──────── GIVEN RECORDS ────────

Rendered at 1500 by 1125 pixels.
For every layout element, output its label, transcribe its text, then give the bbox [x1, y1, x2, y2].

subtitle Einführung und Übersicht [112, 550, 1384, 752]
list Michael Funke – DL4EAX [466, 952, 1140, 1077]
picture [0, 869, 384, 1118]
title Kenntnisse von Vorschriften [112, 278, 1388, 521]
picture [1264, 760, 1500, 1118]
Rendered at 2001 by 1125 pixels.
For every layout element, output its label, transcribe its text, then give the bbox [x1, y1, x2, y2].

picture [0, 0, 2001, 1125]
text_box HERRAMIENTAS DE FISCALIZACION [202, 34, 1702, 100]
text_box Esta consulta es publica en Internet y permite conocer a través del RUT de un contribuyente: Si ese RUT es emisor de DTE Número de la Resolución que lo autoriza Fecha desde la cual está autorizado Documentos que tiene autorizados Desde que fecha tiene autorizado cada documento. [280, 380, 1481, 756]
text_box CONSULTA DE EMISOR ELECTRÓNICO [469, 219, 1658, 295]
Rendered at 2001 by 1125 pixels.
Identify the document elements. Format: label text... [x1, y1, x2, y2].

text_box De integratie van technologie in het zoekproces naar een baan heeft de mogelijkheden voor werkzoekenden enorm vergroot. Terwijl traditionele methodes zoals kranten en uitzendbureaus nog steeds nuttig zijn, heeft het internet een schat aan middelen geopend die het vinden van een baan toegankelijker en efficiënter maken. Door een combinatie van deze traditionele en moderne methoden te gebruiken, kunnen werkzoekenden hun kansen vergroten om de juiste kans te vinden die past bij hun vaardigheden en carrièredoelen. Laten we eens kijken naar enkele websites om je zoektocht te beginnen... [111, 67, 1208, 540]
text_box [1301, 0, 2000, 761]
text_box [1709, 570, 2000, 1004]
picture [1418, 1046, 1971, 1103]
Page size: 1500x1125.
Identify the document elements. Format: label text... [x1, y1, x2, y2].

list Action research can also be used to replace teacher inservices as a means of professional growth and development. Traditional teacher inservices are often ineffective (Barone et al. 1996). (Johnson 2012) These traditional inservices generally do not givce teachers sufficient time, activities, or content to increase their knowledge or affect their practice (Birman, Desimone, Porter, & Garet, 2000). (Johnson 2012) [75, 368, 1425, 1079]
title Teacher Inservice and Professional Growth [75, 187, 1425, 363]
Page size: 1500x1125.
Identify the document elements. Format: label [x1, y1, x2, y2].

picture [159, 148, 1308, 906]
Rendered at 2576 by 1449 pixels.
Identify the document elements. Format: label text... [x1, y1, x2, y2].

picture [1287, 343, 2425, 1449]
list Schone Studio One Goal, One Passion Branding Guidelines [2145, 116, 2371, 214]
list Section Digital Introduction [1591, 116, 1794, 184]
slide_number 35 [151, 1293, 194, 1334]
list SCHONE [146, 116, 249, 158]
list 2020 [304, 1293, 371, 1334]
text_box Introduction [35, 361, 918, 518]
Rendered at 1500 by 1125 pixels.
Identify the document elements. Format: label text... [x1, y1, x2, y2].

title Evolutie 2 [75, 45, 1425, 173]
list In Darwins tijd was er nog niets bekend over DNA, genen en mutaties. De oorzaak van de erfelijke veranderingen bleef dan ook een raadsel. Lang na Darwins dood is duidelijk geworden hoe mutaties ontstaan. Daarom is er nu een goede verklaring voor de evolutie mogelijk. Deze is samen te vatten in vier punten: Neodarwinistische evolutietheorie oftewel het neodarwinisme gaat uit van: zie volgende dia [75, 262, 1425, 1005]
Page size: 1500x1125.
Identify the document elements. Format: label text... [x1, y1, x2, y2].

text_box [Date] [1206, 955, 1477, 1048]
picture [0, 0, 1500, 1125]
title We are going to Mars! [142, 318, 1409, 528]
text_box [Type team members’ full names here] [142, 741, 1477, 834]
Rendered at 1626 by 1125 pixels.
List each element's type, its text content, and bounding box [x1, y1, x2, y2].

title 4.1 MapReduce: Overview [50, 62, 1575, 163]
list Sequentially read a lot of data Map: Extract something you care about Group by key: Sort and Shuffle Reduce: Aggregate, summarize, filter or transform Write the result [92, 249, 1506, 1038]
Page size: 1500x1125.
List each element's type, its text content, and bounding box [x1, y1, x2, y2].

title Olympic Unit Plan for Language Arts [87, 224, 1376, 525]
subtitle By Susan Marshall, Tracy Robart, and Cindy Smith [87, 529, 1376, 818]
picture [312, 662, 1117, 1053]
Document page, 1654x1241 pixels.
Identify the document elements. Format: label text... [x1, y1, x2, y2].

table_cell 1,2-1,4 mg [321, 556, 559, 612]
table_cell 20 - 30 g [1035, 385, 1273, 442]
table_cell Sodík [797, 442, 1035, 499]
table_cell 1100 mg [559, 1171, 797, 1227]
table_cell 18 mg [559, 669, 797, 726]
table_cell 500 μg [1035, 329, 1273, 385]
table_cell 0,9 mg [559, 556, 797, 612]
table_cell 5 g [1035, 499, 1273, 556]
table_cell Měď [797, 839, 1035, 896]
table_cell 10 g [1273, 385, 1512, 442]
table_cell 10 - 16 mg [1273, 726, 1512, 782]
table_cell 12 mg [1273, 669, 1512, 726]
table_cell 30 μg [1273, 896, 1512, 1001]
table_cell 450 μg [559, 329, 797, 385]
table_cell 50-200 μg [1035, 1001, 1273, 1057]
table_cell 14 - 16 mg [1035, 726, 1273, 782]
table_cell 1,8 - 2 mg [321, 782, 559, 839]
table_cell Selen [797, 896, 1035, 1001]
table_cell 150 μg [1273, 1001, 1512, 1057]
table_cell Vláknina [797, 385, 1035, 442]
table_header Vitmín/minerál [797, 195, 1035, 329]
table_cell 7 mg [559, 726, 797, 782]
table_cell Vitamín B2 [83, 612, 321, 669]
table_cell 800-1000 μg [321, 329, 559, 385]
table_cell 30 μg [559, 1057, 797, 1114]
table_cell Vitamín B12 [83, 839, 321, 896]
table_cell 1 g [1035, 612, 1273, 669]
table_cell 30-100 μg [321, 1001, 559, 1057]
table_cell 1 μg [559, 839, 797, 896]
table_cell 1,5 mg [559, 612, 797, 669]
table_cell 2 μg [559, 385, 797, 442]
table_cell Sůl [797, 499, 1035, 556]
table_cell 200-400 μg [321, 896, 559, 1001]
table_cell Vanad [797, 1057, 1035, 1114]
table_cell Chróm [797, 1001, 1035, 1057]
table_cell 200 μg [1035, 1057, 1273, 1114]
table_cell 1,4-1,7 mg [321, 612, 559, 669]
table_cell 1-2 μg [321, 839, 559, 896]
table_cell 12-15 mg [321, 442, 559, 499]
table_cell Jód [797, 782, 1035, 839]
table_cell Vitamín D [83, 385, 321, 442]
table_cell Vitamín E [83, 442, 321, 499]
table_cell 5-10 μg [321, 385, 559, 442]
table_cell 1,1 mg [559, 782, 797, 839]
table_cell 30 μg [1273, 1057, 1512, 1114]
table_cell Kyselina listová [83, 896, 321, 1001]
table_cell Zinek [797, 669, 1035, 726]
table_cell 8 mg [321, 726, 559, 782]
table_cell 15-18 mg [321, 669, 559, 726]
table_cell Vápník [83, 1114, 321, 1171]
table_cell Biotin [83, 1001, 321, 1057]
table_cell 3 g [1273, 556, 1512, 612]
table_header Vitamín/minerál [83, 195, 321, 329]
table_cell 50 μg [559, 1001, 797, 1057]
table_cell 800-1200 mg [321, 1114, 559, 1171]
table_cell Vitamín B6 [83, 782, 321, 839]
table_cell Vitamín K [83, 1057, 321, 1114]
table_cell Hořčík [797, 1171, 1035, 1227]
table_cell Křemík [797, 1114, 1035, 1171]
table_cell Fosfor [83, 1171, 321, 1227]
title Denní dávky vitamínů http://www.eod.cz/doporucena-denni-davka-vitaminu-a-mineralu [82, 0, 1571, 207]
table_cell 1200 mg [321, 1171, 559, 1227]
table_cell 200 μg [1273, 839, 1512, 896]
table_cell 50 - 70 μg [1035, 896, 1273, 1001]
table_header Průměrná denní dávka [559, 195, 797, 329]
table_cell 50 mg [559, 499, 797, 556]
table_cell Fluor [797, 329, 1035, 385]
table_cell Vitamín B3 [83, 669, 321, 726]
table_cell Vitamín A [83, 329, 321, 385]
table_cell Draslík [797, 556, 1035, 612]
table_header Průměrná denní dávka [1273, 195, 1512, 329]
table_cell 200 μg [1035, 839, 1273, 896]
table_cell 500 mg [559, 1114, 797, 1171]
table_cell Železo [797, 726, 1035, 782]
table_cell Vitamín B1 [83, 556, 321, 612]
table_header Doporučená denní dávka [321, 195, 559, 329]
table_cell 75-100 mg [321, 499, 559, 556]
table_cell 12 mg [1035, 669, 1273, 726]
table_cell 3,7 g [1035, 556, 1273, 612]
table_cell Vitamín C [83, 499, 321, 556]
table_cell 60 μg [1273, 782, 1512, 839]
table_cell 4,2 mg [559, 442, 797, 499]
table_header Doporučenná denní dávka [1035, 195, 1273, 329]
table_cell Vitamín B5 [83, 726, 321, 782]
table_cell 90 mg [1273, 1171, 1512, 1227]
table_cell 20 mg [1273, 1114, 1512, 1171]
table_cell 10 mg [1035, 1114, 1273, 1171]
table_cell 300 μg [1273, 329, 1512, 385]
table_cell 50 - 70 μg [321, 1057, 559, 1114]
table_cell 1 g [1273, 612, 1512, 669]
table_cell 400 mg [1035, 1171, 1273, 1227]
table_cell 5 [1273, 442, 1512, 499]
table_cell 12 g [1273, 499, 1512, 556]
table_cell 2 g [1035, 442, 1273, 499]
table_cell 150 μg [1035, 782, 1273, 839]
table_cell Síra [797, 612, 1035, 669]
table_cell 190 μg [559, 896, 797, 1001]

────────

Above are the records. Copy every line in them holding "pixels".

Rendered at 1500 by 1125 pixels.
Rendered at 2001 by 1125 pixels.
Rendered at 2001 by 1125 pixels.
Rendered at 2576 by 1449 pixels.
Rendered at 1500 by 1125 pixels.
Rendered at 1626 by 1125 pixels.
Document page, 1654x1241 pixels.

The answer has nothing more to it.